*** Block opens ***
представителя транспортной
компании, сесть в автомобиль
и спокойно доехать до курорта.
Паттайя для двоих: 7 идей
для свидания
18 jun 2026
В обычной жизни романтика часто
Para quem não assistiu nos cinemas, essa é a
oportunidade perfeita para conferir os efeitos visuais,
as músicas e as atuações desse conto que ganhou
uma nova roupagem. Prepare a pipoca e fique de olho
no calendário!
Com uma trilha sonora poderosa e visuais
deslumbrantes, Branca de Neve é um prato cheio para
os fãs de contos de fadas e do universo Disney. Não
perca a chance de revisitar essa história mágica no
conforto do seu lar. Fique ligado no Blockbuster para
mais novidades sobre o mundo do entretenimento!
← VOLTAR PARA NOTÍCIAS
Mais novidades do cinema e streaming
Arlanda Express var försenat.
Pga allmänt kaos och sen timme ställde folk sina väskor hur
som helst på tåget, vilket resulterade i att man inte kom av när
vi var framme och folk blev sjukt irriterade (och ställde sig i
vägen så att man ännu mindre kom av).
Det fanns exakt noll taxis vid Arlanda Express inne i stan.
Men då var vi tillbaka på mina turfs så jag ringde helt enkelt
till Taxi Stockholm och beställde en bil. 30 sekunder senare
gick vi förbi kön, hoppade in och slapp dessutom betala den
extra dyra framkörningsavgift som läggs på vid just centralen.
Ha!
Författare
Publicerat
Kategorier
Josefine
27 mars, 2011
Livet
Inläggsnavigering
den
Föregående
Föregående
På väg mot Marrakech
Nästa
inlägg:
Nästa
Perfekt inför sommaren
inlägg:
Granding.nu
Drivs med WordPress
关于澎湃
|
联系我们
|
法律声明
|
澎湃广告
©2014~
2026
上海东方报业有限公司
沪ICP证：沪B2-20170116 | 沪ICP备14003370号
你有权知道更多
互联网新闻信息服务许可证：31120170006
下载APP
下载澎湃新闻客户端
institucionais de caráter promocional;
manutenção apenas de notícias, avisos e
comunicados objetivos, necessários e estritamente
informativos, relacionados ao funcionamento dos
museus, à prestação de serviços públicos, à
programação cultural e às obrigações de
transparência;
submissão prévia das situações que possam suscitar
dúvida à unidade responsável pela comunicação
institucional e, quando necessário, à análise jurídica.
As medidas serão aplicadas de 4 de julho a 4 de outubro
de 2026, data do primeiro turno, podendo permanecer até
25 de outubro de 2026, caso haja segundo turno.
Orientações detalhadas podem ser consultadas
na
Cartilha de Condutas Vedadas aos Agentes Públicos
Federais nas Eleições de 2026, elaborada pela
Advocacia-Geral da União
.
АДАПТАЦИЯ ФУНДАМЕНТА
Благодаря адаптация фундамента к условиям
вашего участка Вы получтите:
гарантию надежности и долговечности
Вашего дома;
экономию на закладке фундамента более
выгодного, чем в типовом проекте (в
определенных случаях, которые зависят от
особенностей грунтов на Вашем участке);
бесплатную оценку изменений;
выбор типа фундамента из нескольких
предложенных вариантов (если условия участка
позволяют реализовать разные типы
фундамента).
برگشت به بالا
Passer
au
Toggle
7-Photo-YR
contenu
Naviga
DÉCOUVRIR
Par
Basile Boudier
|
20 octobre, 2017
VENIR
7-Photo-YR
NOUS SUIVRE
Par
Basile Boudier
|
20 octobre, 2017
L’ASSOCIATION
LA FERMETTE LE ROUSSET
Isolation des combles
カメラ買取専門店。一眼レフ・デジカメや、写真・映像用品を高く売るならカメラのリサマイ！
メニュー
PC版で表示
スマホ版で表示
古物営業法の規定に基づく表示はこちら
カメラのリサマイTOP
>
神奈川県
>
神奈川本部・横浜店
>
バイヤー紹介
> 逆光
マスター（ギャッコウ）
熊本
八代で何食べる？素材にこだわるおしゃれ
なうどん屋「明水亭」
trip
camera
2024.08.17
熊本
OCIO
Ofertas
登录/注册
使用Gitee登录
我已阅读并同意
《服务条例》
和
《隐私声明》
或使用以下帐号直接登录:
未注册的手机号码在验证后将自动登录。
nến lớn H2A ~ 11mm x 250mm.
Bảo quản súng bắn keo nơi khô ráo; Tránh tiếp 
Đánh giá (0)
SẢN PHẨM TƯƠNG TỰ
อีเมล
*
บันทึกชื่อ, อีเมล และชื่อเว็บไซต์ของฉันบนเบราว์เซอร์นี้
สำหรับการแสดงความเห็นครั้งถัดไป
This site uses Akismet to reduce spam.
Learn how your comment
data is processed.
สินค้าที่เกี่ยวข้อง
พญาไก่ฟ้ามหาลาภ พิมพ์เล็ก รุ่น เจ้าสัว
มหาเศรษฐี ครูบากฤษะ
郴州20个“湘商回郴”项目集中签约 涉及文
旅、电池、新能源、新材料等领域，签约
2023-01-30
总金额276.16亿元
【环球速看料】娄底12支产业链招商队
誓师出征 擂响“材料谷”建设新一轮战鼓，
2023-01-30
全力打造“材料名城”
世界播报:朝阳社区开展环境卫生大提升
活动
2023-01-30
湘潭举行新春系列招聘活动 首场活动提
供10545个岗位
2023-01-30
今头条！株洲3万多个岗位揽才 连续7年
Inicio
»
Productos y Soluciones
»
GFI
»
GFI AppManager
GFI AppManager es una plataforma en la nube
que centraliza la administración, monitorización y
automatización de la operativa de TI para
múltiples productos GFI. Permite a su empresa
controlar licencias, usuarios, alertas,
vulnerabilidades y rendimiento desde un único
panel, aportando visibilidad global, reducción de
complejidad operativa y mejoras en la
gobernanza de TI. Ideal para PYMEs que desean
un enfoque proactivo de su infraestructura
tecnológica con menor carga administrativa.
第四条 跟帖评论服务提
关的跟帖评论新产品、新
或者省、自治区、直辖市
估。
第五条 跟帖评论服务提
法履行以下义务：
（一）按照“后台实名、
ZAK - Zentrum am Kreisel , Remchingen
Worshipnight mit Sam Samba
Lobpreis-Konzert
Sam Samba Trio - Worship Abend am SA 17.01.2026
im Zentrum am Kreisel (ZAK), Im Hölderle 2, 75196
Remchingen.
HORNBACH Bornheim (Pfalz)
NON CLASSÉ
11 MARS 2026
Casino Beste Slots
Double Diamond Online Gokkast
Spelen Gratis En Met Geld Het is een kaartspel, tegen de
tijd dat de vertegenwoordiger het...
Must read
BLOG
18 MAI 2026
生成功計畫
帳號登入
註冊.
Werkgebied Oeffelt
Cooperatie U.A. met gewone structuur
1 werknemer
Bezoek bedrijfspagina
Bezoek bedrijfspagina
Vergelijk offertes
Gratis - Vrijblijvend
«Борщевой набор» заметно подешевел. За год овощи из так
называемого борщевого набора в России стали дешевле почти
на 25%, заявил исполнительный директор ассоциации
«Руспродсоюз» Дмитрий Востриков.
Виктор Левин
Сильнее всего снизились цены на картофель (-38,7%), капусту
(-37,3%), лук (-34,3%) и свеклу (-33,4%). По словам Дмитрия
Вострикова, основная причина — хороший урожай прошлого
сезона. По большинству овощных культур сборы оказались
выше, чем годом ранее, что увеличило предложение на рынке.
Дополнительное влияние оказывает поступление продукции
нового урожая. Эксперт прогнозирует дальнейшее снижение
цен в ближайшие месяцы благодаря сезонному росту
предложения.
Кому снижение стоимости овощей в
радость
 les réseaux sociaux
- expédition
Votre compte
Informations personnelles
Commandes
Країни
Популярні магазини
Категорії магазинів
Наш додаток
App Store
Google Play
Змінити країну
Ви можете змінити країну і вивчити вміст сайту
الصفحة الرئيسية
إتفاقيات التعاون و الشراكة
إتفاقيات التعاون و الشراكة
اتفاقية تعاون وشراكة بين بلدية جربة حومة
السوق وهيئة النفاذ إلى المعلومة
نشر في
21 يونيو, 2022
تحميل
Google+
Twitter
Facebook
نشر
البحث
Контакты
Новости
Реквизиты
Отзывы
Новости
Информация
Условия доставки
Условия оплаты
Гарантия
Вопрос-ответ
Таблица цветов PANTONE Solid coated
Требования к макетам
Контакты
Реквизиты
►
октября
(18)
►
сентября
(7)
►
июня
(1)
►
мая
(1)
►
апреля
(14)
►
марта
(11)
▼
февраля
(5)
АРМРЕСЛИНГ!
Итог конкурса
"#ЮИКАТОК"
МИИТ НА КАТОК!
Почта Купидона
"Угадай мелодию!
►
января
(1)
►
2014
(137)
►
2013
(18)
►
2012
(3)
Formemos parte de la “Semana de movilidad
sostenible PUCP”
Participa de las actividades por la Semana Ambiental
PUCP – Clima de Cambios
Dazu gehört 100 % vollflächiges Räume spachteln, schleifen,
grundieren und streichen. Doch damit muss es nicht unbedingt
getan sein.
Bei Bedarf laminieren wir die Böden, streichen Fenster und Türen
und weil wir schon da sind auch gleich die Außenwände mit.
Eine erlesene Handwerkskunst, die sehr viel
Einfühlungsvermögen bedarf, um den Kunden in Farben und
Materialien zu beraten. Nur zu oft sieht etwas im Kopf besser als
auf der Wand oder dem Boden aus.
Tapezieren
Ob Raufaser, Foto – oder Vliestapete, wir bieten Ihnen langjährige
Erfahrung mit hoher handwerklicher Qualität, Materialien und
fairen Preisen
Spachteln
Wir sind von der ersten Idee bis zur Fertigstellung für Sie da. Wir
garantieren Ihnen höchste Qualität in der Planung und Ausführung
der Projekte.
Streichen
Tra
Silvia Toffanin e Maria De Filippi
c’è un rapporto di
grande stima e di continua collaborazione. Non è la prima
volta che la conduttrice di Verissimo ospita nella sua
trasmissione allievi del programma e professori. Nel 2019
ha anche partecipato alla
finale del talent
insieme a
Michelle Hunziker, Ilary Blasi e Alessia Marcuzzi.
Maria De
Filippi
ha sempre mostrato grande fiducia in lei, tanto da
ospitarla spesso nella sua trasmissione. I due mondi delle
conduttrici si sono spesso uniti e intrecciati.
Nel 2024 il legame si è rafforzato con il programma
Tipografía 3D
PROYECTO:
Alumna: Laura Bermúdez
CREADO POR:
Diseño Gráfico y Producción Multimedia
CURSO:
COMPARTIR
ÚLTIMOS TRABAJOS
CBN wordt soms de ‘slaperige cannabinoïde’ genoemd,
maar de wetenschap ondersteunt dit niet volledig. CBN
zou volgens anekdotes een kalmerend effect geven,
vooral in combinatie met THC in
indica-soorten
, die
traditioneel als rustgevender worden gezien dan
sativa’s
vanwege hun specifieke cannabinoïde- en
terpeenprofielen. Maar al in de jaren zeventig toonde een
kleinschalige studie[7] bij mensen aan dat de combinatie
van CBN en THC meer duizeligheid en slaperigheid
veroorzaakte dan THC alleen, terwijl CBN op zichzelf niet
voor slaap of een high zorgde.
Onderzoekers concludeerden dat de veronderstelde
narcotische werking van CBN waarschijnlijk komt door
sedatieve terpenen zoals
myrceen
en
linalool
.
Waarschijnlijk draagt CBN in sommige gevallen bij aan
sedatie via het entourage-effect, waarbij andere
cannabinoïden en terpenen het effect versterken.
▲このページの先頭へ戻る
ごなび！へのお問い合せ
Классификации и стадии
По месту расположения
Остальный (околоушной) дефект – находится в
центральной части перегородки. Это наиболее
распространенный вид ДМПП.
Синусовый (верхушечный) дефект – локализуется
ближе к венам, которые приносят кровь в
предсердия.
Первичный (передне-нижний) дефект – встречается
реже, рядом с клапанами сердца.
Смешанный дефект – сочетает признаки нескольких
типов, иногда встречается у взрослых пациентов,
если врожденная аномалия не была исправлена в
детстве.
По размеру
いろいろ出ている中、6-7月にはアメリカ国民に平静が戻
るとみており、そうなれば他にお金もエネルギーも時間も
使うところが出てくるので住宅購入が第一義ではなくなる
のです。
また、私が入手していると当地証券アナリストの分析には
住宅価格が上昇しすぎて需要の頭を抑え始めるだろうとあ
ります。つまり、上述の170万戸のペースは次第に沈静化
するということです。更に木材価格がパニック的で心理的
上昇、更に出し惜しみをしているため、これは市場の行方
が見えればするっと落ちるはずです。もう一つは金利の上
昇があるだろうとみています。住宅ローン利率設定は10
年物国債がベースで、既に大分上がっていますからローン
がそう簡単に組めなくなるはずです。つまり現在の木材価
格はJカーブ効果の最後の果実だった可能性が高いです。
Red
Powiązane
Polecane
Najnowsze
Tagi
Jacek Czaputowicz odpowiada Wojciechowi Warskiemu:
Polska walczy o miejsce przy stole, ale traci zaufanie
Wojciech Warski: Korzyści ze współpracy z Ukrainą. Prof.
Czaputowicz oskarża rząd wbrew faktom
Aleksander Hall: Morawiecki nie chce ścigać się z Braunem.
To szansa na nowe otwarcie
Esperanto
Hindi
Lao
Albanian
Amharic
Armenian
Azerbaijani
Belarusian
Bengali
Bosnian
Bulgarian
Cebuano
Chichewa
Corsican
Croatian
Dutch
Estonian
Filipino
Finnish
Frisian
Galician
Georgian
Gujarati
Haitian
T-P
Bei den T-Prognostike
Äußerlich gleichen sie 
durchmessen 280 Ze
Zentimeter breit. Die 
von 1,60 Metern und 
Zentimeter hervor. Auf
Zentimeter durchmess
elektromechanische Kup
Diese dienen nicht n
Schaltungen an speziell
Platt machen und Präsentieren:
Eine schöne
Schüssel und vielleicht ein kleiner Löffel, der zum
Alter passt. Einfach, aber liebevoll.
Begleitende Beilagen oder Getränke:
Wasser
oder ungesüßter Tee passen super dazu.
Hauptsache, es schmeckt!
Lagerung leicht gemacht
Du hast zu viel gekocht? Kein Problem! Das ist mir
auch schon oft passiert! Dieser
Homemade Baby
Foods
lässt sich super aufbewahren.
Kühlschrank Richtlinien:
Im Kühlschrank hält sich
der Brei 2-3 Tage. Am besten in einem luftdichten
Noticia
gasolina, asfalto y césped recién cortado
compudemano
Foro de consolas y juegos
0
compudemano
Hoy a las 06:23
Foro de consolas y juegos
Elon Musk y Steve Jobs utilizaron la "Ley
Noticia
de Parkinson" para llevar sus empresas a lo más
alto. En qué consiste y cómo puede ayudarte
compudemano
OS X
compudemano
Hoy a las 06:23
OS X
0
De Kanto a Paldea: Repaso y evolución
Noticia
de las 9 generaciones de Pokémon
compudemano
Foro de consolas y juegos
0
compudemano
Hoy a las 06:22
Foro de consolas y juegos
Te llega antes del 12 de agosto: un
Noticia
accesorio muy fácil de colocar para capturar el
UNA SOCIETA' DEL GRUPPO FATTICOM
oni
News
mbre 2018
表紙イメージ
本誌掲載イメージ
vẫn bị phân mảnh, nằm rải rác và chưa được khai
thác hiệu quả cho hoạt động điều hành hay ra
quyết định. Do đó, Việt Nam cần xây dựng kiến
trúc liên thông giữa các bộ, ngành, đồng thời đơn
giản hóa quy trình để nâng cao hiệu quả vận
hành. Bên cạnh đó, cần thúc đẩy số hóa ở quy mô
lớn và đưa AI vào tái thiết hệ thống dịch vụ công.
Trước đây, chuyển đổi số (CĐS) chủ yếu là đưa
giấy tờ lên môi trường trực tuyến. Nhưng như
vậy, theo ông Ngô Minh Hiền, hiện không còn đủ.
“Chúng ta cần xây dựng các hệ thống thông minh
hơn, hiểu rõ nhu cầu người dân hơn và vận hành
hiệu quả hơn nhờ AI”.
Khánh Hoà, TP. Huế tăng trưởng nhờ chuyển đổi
*** Block closes ***
Show the lines in the entries above that include the string "operativa".

automatización de la operativa de TI para
complejidad operativa y mejoras en la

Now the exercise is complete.